A: To combine like terms in an algebraic expression, you need to identify the terms that have the same variable and exponent. You can then add or subtract these terms to simplify the expression.

Q: What is the difference between a rational expression and a polynomial expression?

A: A rational expression is an expression that contains a fraction with variables in the numerator and/or denominator. A polynomial expression, on the other hand, is an expression that contains only variables and constants, with no fractions.

Q: How do I simplify a rational expression?

A: To simplify a rational expression, you need to find a common denominator for the fractions in the numerator and denominator. You can then combine the fractions and simplify the resulting expression.

Q: What is the least common multiple (LCM) of two numbers?

A: The least common multiple (LCM) of two numbers is the smallest number that is a multiple of both numbers. For example, the LCM of 4 and 6 is 12.

Q: How do I find the LCM of two algebraic expressions?

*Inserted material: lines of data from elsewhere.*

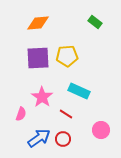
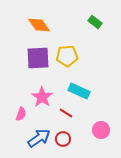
orange diamond: moved 1 px right, 2 px down; rotated 60 degrees clockwise
red line: moved 1 px up
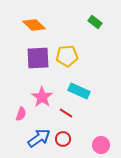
orange diamond: moved 5 px left; rotated 10 degrees counterclockwise
pink circle: moved 15 px down
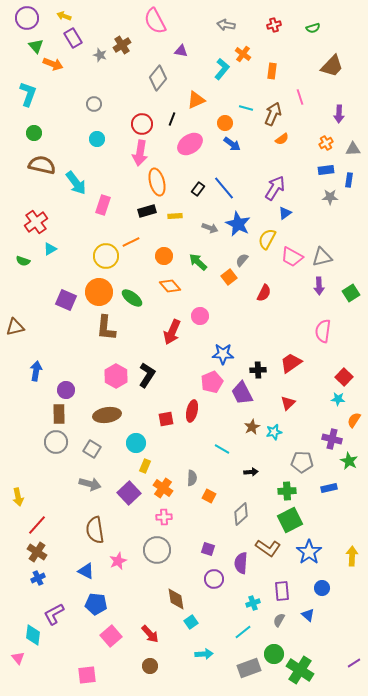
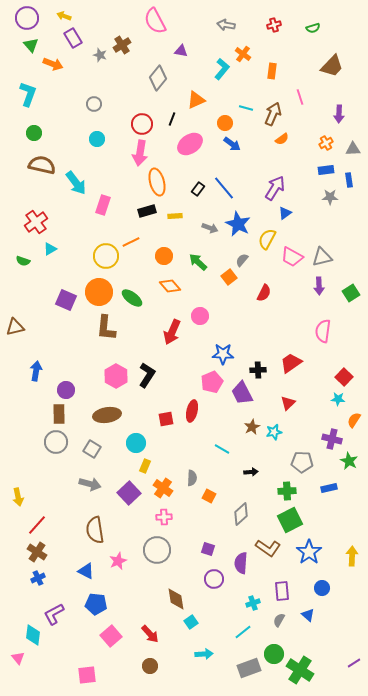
green triangle at (36, 46): moved 5 px left, 1 px up
blue rectangle at (349, 180): rotated 16 degrees counterclockwise
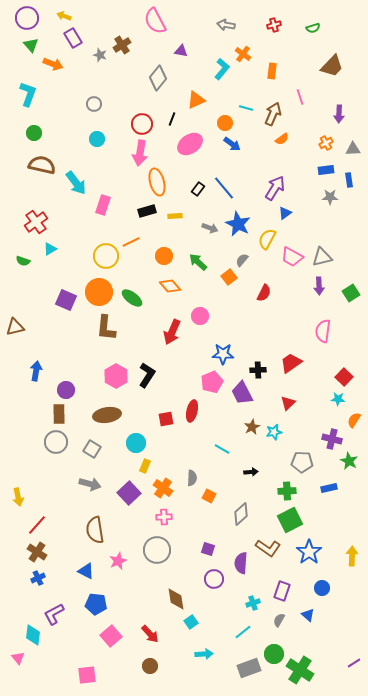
purple rectangle at (282, 591): rotated 24 degrees clockwise
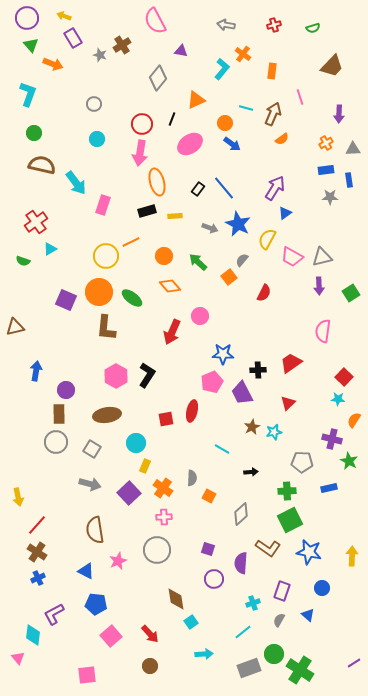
blue star at (309, 552): rotated 25 degrees counterclockwise
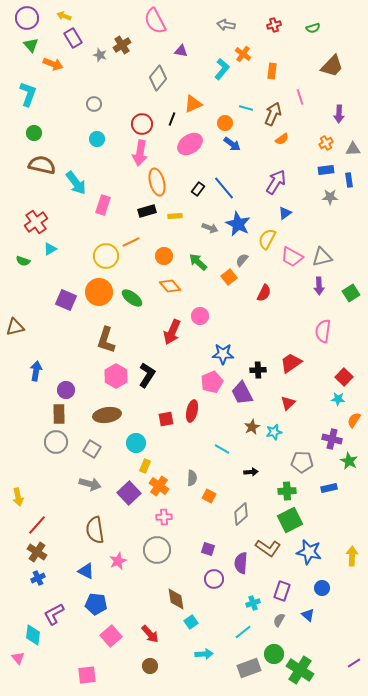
orange triangle at (196, 100): moved 3 px left, 4 px down
purple arrow at (275, 188): moved 1 px right, 6 px up
brown L-shape at (106, 328): moved 12 px down; rotated 12 degrees clockwise
orange cross at (163, 488): moved 4 px left, 2 px up
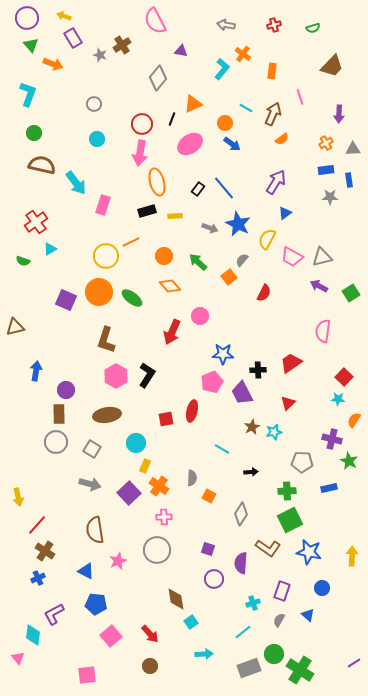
cyan line at (246, 108): rotated 16 degrees clockwise
purple arrow at (319, 286): rotated 120 degrees clockwise
gray diamond at (241, 514): rotated 15 degrees counterclockwise
brown cross at (37, 552): moved 8 px right, 1 px up
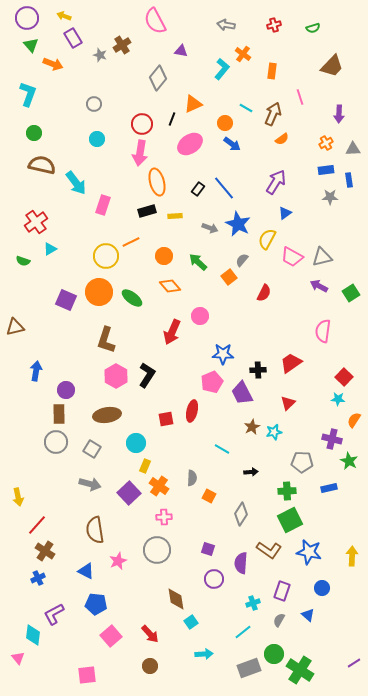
brown L-shape at (268, 548): moved 1 px right, 2 px down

A: To find the LCM of two algebraic expressions, you need to find the LCM of the coefficients and the LCM of the variables. You can then use these values to create a common denominator for the fractions in the numerator and denominator.

Q: What is the difference between a variable and a constant?

A: A variable is a symbol that represents a value that can change. A constant, on the other hand, is a value that does not change.

Q: How do I simplify an algebraic expression with multiple variables?

A: To simplify an algebraic expression with multiple variables, you need to identify any common factors that can be canceled out. You can then combine like terms and simplify the resulting expression.

Q: What is the final step in simplifying an algebraic expression?

A: The final step in simplifying an algebraic expression is to check your work and make sure that the expression is simplified as much as possible.

Common Algebraic Expression Simplification Mistakes

  • Not canceling common factors: Make sure to cancel out any common factors in the numerator and denominator.
  • Not combining like terms: Make sure to combine like terms in the numerator and denominator.
  • Not finding the LCM: Make sure to find the LCM of the coefficients and variables in the numerator and denominator.
  • Not simplifying the expression: Make sure to simplify the expression as much as possible.

Conclusion

Simplifying algebraic expressions is an important skill that can be used in a variety of mathematical applications. By following the steps outlined in this article, you can simplify even the most complex algebraic expressions. Remember to always check your work and make sure that the expression is simplified as much as possible.